Editors Notes: Hard to say, as I’ve never heard the term “ophthalmic folds” … a couple of possibilities. One is that he has retinal folds, possibly from retinopathy of prematurity, thus prompting the referral to a laser (retina) specialist. The roving eye movements sound like either a congenital or sensory nystagmus. Be sure to followup with the doctor in a timely manor and make sure they explain to you exactly what’s going on. Sometimes it helps to have your doctor write the diagnosis down on a piece of paper so you can research it.
Comment by caren berzins — February 9, 2009
hi, my baby just turned 6 months..
and i don’t know if her eyes are crossed or it’s just because she’s still a baby… she is half western half asian baby.. could it be because her eyes looks like asian? i hope to hear some answers… thanks.

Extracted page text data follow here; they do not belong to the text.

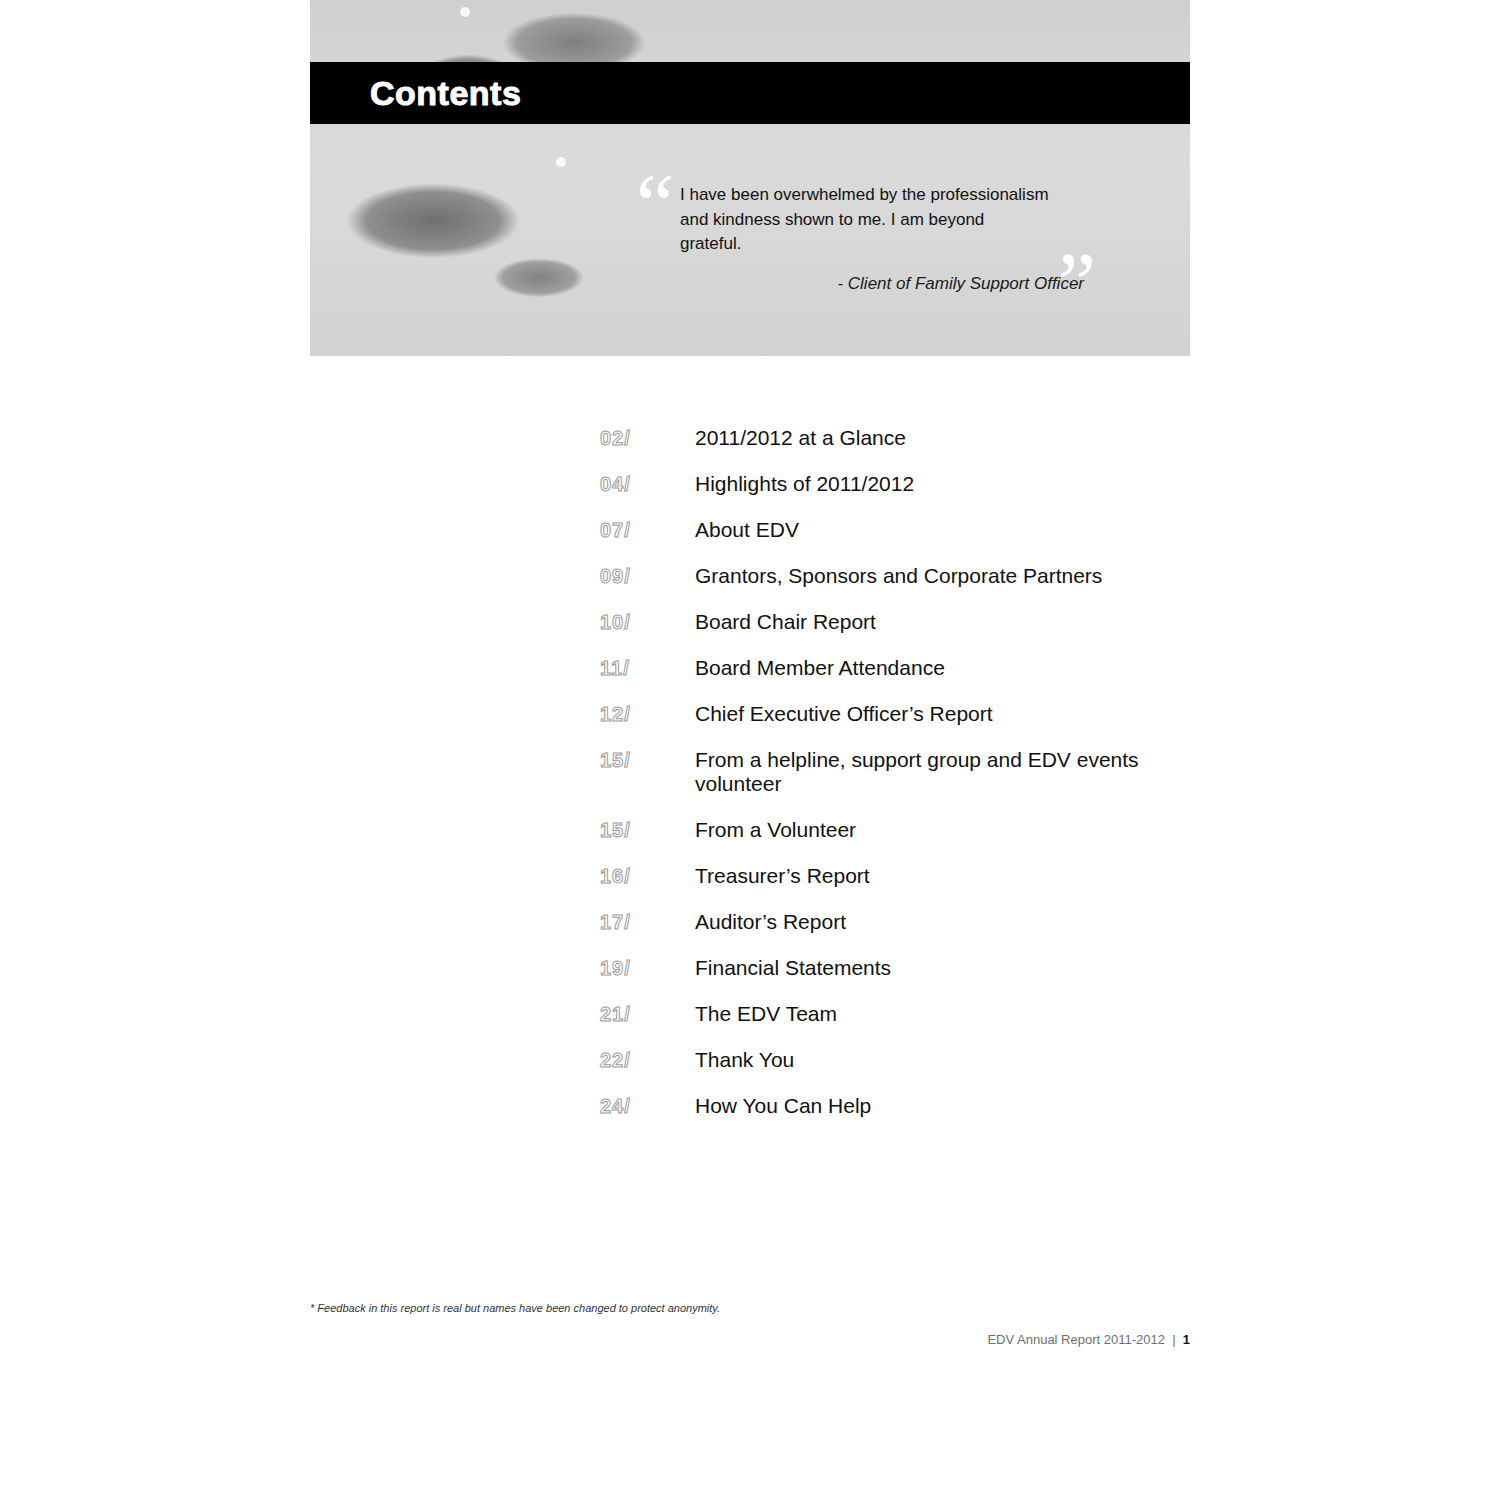Contents
“
I have been overwhelmed by the professionalism and kindness shown to me. I am beyond grateful.
”
- Client of Family Support Officer
02/2011/2012 at a Glance
04/Highlights of 2011/2012
07/About EDV
09/Grantors, Sponsors and Corporate Partners
10/Board Chair Report
11/Board Member Attendance
12/Chief Executive Officer’s Report
15/From a helpline, support group and EDV events volunteer
15/From a Volunteer
16/Treasurer’s Report
17/Auditor’s Report
19/Financial Statements
21/The EDV Team
22/Thank You
24/How You Can Help
* Feedback in this report is real but names have been changed to protect anonymity.
EDV Annual Report 2011-2012 | 1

Comment by Shayne — April 14, 2011
Hi, correct spelling in pimp questions 5 and 8 is “Hirschberg test”.
Comment by Rodrigo — July 6, 2011
Dear Dr Root,
Just found your videos online. Wonderful
I need your help to design a brochure and video for working with kids with autism. I am an ophthalmologist, do alot of international work and local in Kansas with this population. If you could send me your email so we can correspond. I could not find on your website.
I am AAO member and AAPOS member you can check me out….
Linda Lawrence MD
Comment by Linda Lawrence MD — May 16, 2012
1. Make sure your grandson sees a “pediatric ophthalmologist”
2. Ask the pediatric ophthalmologist if the child needs an MRI to rule out optic nerve tumor
Beyond this, I don’t have any answers for you. Pediatric nystagmus management is out of my practice area.